Walchli contre France (no 35787/03)
Arrêt du 26 juillet 2007 devenu définitif le 26 octobre 2007
Bilan d’action du gouvernement français
L’affaire porte sur une violation de l’article 6§1 de la convention résultant de ce que le requérant n’a pas eu accès à un tribunal en vue de faire annuler les actes de la procédure d’information ayant mené à sa condamnation pénale. En effet, la requête déposée par son avocat en vue d’obtenir cette annulation fut rejetée par les juridictions internes pour non respect d’une condition de forme. Au vu des circonstances particulières de l’espèce, la Cour européenne des Droits de l’Homme a estimé que, sur ce point, les juridictions internes avaient fait preuve d’un formalisme excessif.
I.Mesures de caractère individuel
I.1.Le paiement de la satisfaction équitable
La Cour a alloué au requérant une satisfaction équitable d’un montant de 3 000 euros au titre du dommage moral et de 3 000 € au titre des frais et dépens. Cette somme a été payée le 25 mars 2008. Des intérêts moratoires ont été versés le 17 novembre 2008.
I.2.Les autres mesures éventuelles
La Cour a rejeté la demande d’indemnisation du préjudice matériel du requérant, qui sollicitait le remboursement des amendes auxquelles il avait été condamné, en indiquant qu’elle ne saurait spéculer sur le résultat auquel la procédure aurait abouti si la violation de l’article 6§1 n’avait pas eu lieu. En application des articles 626-1 s du code de procédure pénale, le requérant avait la possibilité de demander le réexamen de la décision pénale en cause. Le gouvernement estime que le présent arrêt ne nécessite pas d’autres mesures individuelles d’exécution.

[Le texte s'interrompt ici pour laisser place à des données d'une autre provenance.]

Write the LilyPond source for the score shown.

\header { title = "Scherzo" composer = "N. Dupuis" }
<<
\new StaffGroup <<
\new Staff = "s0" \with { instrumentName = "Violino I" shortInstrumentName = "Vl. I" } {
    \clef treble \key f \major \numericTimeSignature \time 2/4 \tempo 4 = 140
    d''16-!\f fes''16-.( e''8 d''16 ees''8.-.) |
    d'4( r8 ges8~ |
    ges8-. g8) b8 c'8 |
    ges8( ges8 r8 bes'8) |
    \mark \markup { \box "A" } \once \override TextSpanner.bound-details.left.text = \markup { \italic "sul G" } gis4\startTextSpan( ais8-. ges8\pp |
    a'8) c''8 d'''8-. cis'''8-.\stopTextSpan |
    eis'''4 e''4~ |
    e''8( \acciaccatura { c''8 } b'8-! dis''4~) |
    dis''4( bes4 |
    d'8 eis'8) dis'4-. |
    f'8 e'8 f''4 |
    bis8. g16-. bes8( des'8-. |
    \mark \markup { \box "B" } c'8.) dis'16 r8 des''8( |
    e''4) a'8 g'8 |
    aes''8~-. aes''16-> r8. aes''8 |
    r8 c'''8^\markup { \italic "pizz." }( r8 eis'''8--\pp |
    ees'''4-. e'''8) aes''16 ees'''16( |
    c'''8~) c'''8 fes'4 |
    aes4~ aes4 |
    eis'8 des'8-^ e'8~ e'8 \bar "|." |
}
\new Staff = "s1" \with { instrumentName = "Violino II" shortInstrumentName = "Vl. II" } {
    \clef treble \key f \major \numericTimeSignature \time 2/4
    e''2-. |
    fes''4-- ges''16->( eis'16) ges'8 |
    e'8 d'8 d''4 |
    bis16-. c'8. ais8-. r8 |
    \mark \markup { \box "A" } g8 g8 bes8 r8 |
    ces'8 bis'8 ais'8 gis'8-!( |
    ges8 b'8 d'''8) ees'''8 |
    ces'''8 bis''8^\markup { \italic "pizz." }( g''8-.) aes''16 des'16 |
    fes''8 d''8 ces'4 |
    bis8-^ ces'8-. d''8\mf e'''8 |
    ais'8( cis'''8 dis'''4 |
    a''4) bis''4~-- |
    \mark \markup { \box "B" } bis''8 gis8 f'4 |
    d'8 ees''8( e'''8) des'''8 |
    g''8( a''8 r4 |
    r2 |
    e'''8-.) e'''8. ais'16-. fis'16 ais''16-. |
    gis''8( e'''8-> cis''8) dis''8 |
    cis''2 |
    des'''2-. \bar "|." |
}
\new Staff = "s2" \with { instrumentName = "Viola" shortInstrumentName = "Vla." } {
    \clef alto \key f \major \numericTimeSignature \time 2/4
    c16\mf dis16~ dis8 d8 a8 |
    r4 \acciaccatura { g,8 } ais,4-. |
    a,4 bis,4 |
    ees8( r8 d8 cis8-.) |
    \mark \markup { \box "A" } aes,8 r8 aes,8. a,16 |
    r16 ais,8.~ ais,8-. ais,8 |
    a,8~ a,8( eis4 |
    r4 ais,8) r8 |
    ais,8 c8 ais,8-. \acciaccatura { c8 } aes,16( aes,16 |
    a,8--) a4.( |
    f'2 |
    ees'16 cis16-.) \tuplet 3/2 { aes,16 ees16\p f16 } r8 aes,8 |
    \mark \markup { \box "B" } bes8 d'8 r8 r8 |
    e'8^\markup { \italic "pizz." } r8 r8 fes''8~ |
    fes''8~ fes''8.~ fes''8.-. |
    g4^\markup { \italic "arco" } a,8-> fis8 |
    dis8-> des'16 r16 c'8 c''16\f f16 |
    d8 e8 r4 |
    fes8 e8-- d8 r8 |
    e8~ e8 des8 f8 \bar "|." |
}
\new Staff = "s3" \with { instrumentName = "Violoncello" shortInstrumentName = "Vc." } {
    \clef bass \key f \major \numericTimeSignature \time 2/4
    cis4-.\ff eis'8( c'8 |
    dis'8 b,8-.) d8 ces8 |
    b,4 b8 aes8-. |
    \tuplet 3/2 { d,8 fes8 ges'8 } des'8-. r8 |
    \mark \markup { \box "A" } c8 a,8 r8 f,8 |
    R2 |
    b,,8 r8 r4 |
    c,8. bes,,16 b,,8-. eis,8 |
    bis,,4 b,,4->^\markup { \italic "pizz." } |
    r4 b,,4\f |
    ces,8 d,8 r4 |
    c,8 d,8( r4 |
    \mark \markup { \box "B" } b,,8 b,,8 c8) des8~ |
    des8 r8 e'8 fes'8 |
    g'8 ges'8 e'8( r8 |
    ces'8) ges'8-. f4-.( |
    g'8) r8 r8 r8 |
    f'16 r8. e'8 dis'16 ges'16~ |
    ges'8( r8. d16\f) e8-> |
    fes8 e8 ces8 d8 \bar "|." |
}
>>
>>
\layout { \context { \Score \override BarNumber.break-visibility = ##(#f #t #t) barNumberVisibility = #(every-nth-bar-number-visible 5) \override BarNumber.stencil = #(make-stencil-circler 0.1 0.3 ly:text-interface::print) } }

II.Mesures de caractère général
L’arrêt de la Cour a fait l’objet très rapidement - dès le 15 septembre 2007 - d’une large publicité auprès des professionnels du droit, de par sa publication au Bulletin d’information de la Cour de cassation (BICC), lequel est largement diffusé tant au sein des juridictions qu’auprès des avocats abonnés à cette publication. L’arrêt a également été publié sur le site internet de la Cour de cassation.
Le dysfonctionnement à l’origine du constat de violation est resté isolé au sein de la juridiction concernée (Cour d’appel de Riom), dans laquelle l’attention des professionnels concernés a été attirée sur cette affaire.
Au-delà, la formation générale des greffiers à l’Ecole nationale des greffes de Dijon, ainsi que la sélection des greffiers affectés en chambre de l’instruction, sont de nature à prévenir ce type d’erreur : la formation initiale théorique est complétée par des stages en juridiction et notamment par un stage à la cour d’appel d’une durée de 3 semaines, qui permet aux élèves de se familiariser avec le travail du greffier de la chambre de l’instruction.
De même, le degré de formation et de compétence des avocats qui sont, le plus souvent, à l’origine des requêtes en nullité d’actes de la procédure d’instruction doit permettre la mise en œuvre de cette procédure sans nouvelle erreur
Le gouvernement estime en conséquence que l’arrêt a été exécuté.
[1] Adoptée par le Comité des Ministres le 6 décembre 2012 lors de la 1157e réunion des Délégués des Ministres.